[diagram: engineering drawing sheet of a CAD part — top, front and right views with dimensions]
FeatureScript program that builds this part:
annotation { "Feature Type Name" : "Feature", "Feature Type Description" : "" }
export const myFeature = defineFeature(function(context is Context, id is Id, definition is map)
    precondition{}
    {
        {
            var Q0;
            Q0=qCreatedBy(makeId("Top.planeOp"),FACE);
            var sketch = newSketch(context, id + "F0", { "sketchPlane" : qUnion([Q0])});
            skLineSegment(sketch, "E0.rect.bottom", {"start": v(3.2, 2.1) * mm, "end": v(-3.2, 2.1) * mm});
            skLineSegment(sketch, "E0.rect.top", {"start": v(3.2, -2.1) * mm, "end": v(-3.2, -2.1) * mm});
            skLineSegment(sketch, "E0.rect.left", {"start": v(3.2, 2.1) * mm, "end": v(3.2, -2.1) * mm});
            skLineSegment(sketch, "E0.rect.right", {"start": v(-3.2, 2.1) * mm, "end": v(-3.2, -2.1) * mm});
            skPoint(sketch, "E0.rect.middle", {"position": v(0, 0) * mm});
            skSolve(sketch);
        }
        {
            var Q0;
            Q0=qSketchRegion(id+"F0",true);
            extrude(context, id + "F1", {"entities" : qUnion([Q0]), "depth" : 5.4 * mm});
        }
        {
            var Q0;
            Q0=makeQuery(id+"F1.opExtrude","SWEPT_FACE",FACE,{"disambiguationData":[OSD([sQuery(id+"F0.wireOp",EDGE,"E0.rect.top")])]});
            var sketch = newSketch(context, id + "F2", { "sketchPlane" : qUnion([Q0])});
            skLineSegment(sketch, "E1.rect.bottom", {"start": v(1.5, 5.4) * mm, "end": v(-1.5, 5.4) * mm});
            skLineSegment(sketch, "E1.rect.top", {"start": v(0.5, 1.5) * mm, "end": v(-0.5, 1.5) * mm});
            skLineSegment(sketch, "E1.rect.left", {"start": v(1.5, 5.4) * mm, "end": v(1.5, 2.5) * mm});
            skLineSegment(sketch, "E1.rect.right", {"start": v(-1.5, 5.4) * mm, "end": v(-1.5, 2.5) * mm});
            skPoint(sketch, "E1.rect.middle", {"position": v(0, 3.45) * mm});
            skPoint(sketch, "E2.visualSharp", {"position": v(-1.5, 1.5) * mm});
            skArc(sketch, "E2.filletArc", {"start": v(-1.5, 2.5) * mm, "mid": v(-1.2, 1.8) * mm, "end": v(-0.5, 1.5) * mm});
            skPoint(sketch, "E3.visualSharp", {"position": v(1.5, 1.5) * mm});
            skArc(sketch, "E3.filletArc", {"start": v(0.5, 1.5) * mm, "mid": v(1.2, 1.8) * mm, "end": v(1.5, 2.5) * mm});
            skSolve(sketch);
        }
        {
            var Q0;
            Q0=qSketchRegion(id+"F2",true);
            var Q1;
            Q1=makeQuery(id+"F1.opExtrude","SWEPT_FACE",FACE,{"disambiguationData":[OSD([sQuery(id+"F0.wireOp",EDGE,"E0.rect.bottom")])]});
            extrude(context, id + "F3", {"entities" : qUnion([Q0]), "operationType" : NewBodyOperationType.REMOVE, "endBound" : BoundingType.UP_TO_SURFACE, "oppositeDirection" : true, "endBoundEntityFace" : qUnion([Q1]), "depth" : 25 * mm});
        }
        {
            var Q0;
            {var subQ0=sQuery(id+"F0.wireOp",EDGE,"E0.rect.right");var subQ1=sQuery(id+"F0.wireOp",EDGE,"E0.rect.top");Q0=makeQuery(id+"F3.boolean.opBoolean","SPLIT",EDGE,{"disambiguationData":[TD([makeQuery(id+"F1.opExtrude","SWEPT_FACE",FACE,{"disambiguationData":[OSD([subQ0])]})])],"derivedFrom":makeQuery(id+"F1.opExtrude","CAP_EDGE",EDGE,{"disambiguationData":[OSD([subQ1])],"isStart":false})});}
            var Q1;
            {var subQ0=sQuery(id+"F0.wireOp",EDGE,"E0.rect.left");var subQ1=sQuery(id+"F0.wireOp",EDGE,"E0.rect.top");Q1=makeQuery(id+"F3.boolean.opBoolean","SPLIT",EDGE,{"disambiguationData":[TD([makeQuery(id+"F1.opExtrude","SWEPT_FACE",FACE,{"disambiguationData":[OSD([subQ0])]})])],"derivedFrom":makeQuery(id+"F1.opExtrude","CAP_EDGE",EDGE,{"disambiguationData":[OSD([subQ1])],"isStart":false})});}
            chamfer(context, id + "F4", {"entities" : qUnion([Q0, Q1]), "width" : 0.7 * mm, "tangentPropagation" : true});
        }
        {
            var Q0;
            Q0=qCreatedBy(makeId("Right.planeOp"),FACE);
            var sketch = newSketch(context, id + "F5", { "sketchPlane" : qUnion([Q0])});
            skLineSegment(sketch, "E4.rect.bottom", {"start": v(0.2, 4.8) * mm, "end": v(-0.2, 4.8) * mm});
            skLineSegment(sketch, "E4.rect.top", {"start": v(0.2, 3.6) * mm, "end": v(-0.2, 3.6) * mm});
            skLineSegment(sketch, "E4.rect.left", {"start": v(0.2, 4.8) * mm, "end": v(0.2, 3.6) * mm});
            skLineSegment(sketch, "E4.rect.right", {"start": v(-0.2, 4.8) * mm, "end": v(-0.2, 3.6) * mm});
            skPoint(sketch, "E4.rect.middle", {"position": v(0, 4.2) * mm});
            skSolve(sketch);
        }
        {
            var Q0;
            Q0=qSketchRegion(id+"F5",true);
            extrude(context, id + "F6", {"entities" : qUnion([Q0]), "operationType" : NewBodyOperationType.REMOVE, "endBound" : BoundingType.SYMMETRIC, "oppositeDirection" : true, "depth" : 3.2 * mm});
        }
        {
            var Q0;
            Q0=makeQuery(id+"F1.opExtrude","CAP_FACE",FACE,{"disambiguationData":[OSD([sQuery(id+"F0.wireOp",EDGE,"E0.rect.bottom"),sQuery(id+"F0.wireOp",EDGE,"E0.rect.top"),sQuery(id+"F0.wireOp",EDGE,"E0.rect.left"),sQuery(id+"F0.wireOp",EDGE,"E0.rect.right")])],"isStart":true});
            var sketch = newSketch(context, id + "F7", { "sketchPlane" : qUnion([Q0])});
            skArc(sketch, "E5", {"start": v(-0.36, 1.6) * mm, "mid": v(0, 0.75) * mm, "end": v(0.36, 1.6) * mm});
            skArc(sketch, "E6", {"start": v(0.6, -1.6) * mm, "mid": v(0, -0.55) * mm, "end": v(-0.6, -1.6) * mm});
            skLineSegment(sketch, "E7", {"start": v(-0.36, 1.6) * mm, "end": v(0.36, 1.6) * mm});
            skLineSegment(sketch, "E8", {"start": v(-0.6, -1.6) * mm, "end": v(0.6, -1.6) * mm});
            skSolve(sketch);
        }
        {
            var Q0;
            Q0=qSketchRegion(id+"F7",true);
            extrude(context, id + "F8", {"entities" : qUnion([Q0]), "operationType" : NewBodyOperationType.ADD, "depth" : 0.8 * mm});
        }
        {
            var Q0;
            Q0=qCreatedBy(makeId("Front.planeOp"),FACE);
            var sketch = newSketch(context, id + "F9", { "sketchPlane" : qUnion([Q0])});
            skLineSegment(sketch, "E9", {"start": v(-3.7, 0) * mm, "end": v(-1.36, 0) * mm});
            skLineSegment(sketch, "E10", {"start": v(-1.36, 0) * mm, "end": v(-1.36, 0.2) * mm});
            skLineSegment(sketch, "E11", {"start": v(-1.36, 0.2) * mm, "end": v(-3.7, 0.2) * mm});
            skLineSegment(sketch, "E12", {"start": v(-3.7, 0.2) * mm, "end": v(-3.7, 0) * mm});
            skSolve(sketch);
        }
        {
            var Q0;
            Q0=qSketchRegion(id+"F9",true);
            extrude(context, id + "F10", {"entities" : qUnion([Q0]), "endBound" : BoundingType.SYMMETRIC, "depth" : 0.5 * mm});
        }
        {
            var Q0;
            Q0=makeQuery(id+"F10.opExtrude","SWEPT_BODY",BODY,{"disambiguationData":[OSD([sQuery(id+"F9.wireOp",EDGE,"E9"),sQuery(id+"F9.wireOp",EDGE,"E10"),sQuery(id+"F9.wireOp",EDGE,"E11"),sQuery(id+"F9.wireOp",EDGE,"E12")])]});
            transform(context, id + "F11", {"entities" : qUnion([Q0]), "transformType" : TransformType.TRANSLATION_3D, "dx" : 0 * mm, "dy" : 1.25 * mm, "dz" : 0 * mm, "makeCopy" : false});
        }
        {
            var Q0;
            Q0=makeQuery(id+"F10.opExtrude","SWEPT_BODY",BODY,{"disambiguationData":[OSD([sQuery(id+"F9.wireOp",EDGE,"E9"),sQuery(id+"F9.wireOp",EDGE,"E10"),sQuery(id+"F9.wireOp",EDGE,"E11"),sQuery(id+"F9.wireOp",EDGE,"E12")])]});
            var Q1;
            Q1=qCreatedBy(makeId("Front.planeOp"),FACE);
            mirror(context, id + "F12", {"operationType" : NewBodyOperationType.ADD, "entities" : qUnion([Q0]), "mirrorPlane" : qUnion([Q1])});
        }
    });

**Yang perlu dilakukan**
Ubah baris-baris dari awal item di atas sampai baris yang memuat "export const myFeature", termasuk kedua ujungnya, menjadi daftar JSON berisi string dengan satu string untuk setiap baris dan tanpa baris kosong.

**Hasilnya**
[
  "[diagram: engineering drawing sheet of a CAD part — top, front and right views with dimensions]",
  "FeatureScript program that builds this part:",
  "annotation { \"Feature Type Name\" : \"Feature\", \"Feature Type Description\" : \"\" }",
  "export const myFeature = defineFeature(function(context is Context, id is Id, definition is map)"
]